In addition to leveraging Spring, developers can deploy applications based on Java technologies, including Plain Old Java Objects, JavaServer Pages, and Java Servlets.
Other components include Force.com Chatter services for collaboration as well as pre-built Force.com services for search, identity, security, workflow, Web services, and mobile deployment.
The Force.com relational database will provide capabilities like scalability, high availability, auto-tuning, and disaster recovery, Salesforce.com and VMware said.
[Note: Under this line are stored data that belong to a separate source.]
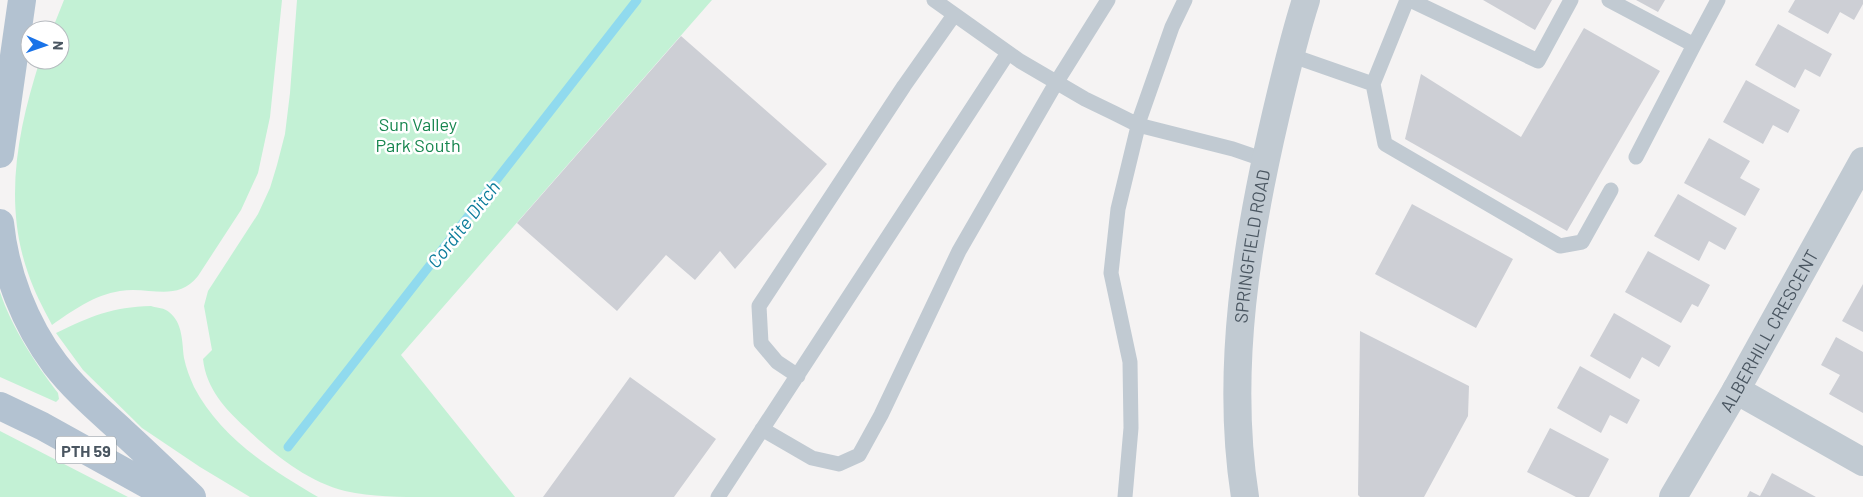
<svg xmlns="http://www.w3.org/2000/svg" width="1863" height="497" viewBox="0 0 1863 497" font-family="Barlow,sans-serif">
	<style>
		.green { fill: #c3f1d5 }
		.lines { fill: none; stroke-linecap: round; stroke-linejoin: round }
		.stream { stroke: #90daee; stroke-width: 9 }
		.building { fill: #cdcfd5 }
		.lane { stroke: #c1cad2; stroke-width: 15 }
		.street { stroke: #c1cad2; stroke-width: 28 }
		.primary { stroke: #b3c2d1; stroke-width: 28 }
		.labels { text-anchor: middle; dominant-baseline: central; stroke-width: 5; stroke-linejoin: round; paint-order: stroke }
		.shield { fill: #fff; stroke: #808990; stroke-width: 1 }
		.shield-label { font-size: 16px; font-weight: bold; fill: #4a5661 }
		.park-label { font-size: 18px; fill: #17864f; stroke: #fff }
		.street-label { font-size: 18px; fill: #4a5661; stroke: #fff }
		.water-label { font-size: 19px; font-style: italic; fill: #0c7c9b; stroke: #fff }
	</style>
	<rect width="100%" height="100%" fill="#f5f3f3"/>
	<path class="green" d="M64 0H282L270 117 258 173 241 210 198 276C176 303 150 286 120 291 94 295 72 311 52 325 43 308 34 291 28 273 3 202 18 129 40 60H60V30H52Z
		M297 0H712L401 355 515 497C486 497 457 497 428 497 400 497 372 497 345 491 308 482 273 454 246 428 225 409 206 388 203 359L212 350 204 306 208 291 258 214 270 188 277 165 285 134 290 93Z
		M0 292C12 328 35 363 58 393L59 399 56 402 0 377Z
		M151 306C157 308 165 308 169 312 183 323 182 342 184 358 186 368 190 378 194 387 220 437 270 469 318 497H250L200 467 142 428 83 370 56 333C91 316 112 307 151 306Z
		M0 431 128 497H0Z"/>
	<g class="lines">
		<path class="stream" d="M288 447 637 0"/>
	</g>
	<path class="building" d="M1483 0H1552L1535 30Z
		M1636 0H1665L1658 12Z
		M1795 0H1863V4L1854 20 1840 12 1828 34 1788 12Z
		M1778 24 1832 54 1820 77 1805 69 1795 88 1755 65Z
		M1584 28 1660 71 1567 231 1405 139 1421 74 1521 137Z
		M681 36 827 164 735 269 720 251 695 280 666 255 617 311 517 223Z
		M1746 80 1800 110 1788 133 1773 125 1763 144 1723 122Z
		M1709 138 1750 161 1740 178 1760 189 1745 216 1684 183Z
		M1678 194 1737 228 1725 250 1709 241 1699 261 1654 236Z
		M1412 204 1513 259 1476 328 1375 274Z
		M1648 251 1710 285 1698 307 1692 304 1681 323 1625 292Z
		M1863 284V332L1842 321Z
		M1614 313 1671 346 1659 367 1642 357 1630 379 1590 356Z
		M1360 331 1469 386 1468 416 1424 497H1360L1358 495Z
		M1836 337 1863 352V413L1829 394 1840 375 1821 365Z
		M1580 366 1640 400 1627 424 1610 415 1601 433 1557 408Z
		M630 377 716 439 674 497H543Z
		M1550 428 1609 459 1589 497H1576L1527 472Z
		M1772 473 1816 497H1747L1750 491 1760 496Z"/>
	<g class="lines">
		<path class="lane" d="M934 0 1020 61 1085 99 1114 113 1138 125 1233 149 1265 160
			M1410 0 1538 61 1571 0
			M1609 0 1694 45 1718 0
			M1290 55 1373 84 1407 0
			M1373 84 1385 144 1560 246 1582 242 1611 190
			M1636 157 1694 45
			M798 376 777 362 761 343 759 306 904 86 954 15
			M762 429 812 458 839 464 859 455 881 415 959 251 1056 83 1108 0
			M718 497 1008 53
			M1125 497 1131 428 1130 362 1111 273 1118 209 1140 118 1172 27 1185 0"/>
		<g class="street">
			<path d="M1736 390 1863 462"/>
			<path id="s1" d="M1245 497C1225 370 1247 238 1276 114 1285 76 1294 37 1306 0"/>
			<path id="s2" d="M1673 497 1736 390 1863 161"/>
		</g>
		<path class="primary" d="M0 154 22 0
			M0 223C5 273 25 324 55 364 75 390 99 410 123 432 146 453 169 475 192 497
			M0 406 42 426 170 497"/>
	</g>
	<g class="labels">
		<rect class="shield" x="56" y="436.5" width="60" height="27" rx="4"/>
		<g class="shield-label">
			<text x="86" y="450">PTH 59</text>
		</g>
		<g class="park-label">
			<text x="418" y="124">Sun Valley<tspan x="418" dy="21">Park South</tspan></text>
		</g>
		<g class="street-label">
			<text stroke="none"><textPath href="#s1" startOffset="252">SPRINGFIELD ROAD</textPath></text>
			<text stroke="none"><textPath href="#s2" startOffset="192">ALBERHILL CRESCENT</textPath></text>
		</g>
		<g class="water-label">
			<text transform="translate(463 224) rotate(-52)">Cordite Ditch</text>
		</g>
	</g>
	<g transform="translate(45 45) rotate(92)"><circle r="24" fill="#ffffff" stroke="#b7bbc0"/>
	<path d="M0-4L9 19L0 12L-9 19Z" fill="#1a73e8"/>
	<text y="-8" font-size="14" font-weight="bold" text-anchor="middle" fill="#4a5661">N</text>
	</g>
</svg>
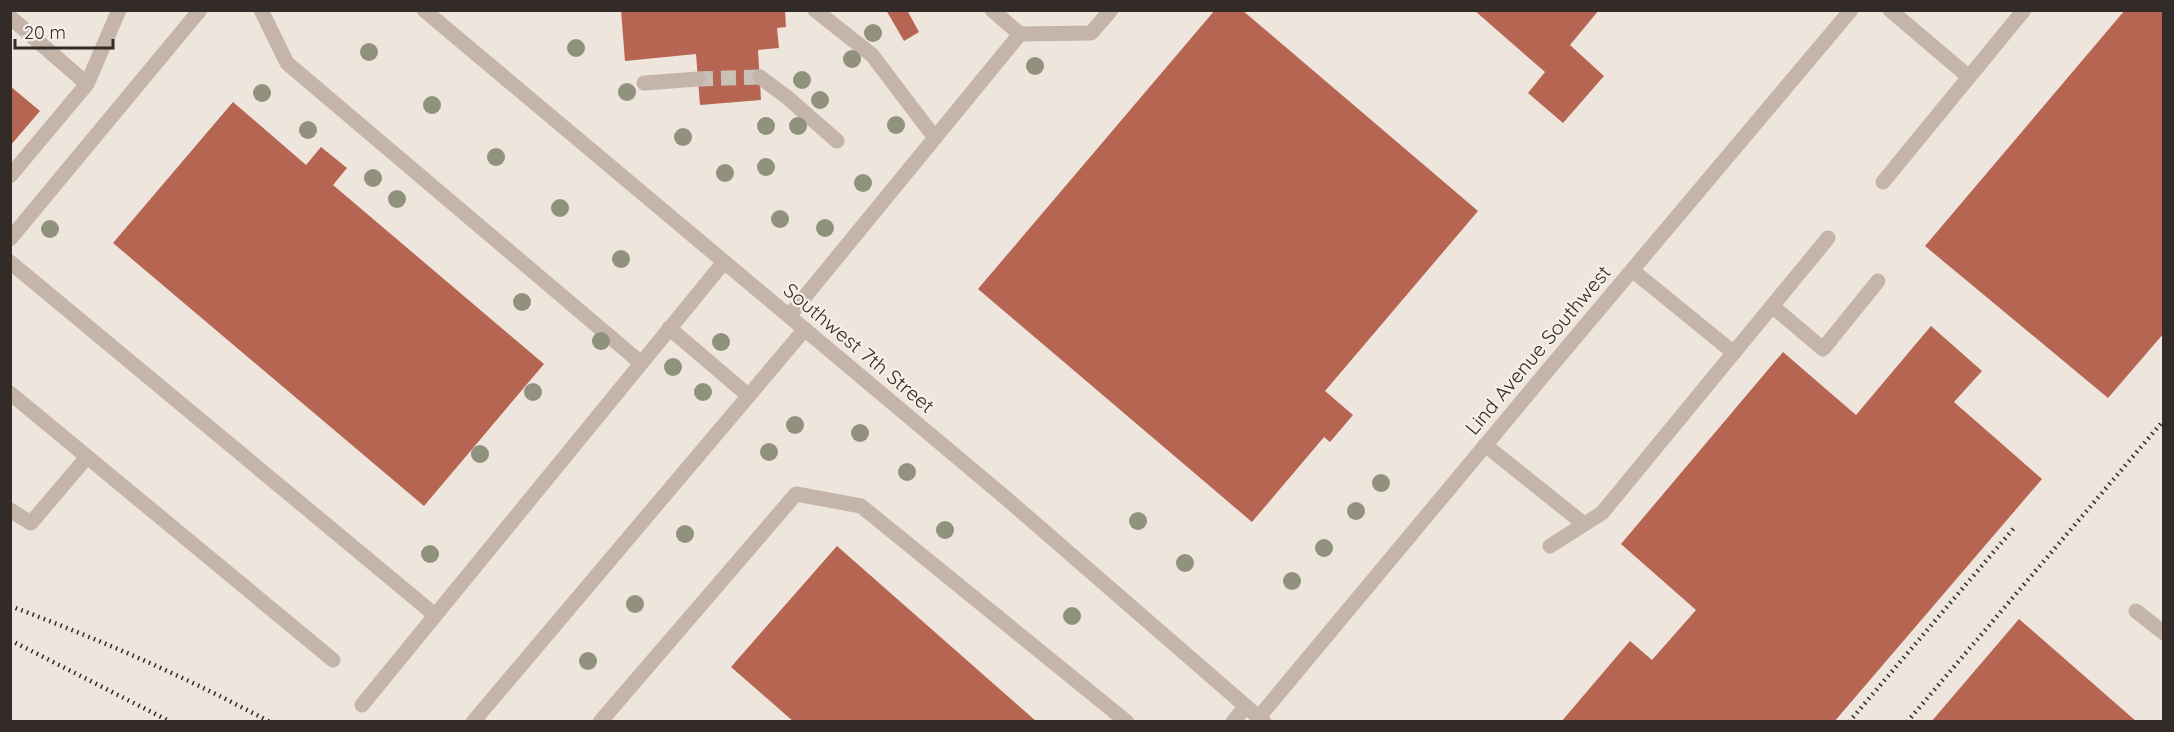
<svg xmlns="http://www.w3.org/2000/svg" width="2174" height="732" viewBox="0 0 2174 732" font-family="Quicksand,sans-serif">
	<style>
		.building { fill: #b66553 }
		.lines { fill: none; stroke-linecap: round; stroke-linejoin: round }
		.minor-tunnel { stroke: #c9c0b8; stroke-width: 15; stroke-dasharray: 15 8; stroke-linecap: butt }
		.minor { stroke: #c5b4aa; stroke-width: 15 }
		.rail { stroke: #332b28; stroke-width: 4.5; stroke-dasharray: 1.5 4.5; stroke-linecap: butt }
		.tree { fill: #91927d }
		.labels { text-anchor: middle; stroke-width: 4.5; stroke-linejoin: round; paint-order: stroke }
		.street-label { font-size: 20px; fill: #332b28; stroke: #f7efe8 }
	</style>
	<rect width="100%" height="100%" fill="#eee5dc"/>
	<path class="building" d="M 621,10 L 785,10 L 786,27 L 777,28 L 779,48 L 758,50 L 761,100 L 700,105 L 696,54 L 625,61 Z
		M 886,10 L 907,10 L 919,32 L 904,41 Z
		M 1215,10 L 1242,10 L 1478,211 L 1325,391 L 1353,415 L 1330,442 L 1324,437 L 1252,522 L 978,289 Z
		M 1474,10 L 1599,10 L 1570,45 L 1604,76 L 1563,123 L 1528,93 L 1545,72 Z
		M 2125,10 L 2164,10 L 2164,333 L 2108,398 L 1925,246 Z
		M 10,86 L 40,111 L 10,146 Z
		M 233,102 L 306,165 L 321,147 L 347,168 L 333,185 L 544,364 L 424,506 L 113,243 Z
		M 1931,326 L 1982,371 L 1954,402 L 2042,479 L 1834,722 L 1561,722 L 1630,641 L 1652,660 L 1696,610 L 1621,544 L 1783,352 L 1856,415 Z
		M 837,546 L 1037,722 L 794,722 L 731,667 Z
		M 2019,619 L 2137,722 L 1931,722 Z"/>
	<g class="lines">
		<path class="minor-tunnel" d="M 698,79 L 760,77"/>
		<path class="minor" d="M 261,10 L 287,63 L 641,363
			M 424,10 L 1007,499 L 1264,722
			M 815,10 L 872,55 L 935,138
			M 992,10 L 1020,34
			M 1890,10 L 1969,77
			M 10,17 L 87,84
			M 760,77 L 788,98 L 837,141
			M 644,83 L 698,79
			M 10,176 L 87,84 L 119,10
			M 1883,182 L 2024,10
			M 10,239 L 200,10
			M 10,262 L 435,615
			M 1632,270 L 1734,353
			M 1772,306 L 1823,349 L 1878,281
			M 789,316 L 1020,34 L 1091,33 L 1111,10
			M 669,328 L 749,396
			M 10,393 L 333,660
			M 1485,445 L 1584,524
			M 10,510 L 31,523 L 87,457
			M 1550,546 L 1602,513 L 1828,238
			M 2136,611 L 2164,633
			M 362,705 L 724,262
			M 1259,717 L 1548,370 L 1851,10
			M 473,722 L 805,329
			M 600,722 L 796,494 L 861,506 L 1127,722
			M 1233,722 L 1246,706"/>
		<path class="rail" d="M 10,606 C 99,639 186,677 270,722
			M 10,640 L 171,722
			M 1849,722 L 2014,528
			M 1907,722 L 2164,420"/>
	</g>
	<g class="tree">
		<circle cx="873" cy="33" r="9"/>
		<circle cx="576" cy="48" r="9"/>
		<circle cx="369" cy="52" r="9"/>
		<circle cx="852" cy="59" r="9"/>
		<circle cx="1035" cy="66" r="9"/>
		<circle cx="802" cy="80" r="9"/>
		<circle cx="627" cy="92" r="9"/>
		<circle cx="262" cy="93" r="9"/>
		<circle cx="820" cy="100" r="9"/>
		<circle cx="432" cy="105" r="9"/>
		<circle cx="896" cy="125" r="9"/>
		<circle cx="766" cy="126" r="9"/>
		<circle cx="798" cy="126" r="9"/>
		<circle cx="308" cy="130" r="9"/>
		<circle cx="683" cy="137" r="9"/>
		<circle cx="496" cy="157" r="9"/>
		<circle cx="766" cy="167" r="9"/>
		<circle cx="725" cy="173" r="9"/>
		<circle cx="373" cy="178" r="9"/>
		<circle cx="863" cy="183" r="9"/>
		<circle cx="397" cy="199" r="9"/>
		<circle cx="560" cy="208" r="9"/>
		<circle cx="780" cy="219" r="9"/>
		<circle cx="825" cy="228" r="9"/>
		<circle cx="50" cy="229" r="9"/>
		<circle cx="621" cy="259" r="9"/>
		<circle cx="522" cy="302" r="9"/>
		<circle cx="601" cy="341" r="9"/>
		<circle cx="721" cy="342" r="9"/>
		<circle cx="673" cy="367" r="9"/>
		<circle cx="533" cy="392" r="9"/>
		<circle cx="703" cy="392" r="9"/>
		<circle cx="795" cy="425" r="9"/>
		<circle cx="860" cy="433" r="9"/>
		<circle cx="769" cy="452" r="9"/>
		<circle cx="480" cy="454" r="9"/>
		<circle cx="907" cy="472" r="9"/>
		<circle cx="1381" cy="483" r="9"/>
		<circle cx="1356" cy="511" r="9"/>
		<circle cx="1138" cy="521" r="9"/>
		<circle cx="945" cy="530" r="9"/>
		<circle cx="685" cy="534" r="9"/>
		<circle cx="1324" cy="548" r="9"/>
		<circle cx="430" cy="554" r="9"/>
		<circle cx="1185" cy="563" r="9"/>
		<circle cx="1292" cy="581" r="9"/>
		<circle cx="635" cy="604" r="9"/>
		<circle cx="1072" cy="616" r="9"/>
		<circle cx="588" cy="661" r="9"/>
	</g>
	<g class="labels">
		<g class="street-label">
			<text transform="translate(859 348) rotate(40)" y="7">Southwest 7th Street</text>
			<text transform="translate(1538 350) rotate(-50)" y="7">Lind Avenue Southwest</text>
		</g>
	</g>
	<rect width="2174" height="732" fill="none" stroke="#332b28" stroke-width="24"/>
	<path d="M15 39v9h98v-9" fill="none" stroke="#332b28" stroke-width="3"/>
	<text x="24" y="39" font-size="18" fill="#332b28" stroke="#f7efe8" stroke-width="4.5" paint-order="stroke">20 m</text>
</svg>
The Salesforce.com trusted global infrastructure features such security accreditations as ISO 27001, SysTrust, and SAS70 Type II.
VMware and Salesforce.com are not yet announcing pricing for deploying on VMforce.
Salesforce.com also is positioning VMforce as part of the company's so-called "Cloud 2" concept, which involves enabling enterprise applications to have capabilities similar to popular social networks, such as viewing user profiles and seeing their pictures.
Google has enabled Java development on its Google App Engine platform, but Stahl said VMforce is more geared to enterprise applications than Google. Asked if VMforce fills a gap left by the never-launched Sun Cloud service, Stahl said he was not familiar enough with that project, which was canceled by Oracle after it acquired Sun.
Kaplan said he did not see VMforce as a response to the ill-fated Sun Cloud effort. "This is aimed at helping make people more comfortable with using Force.com," Kaplan said.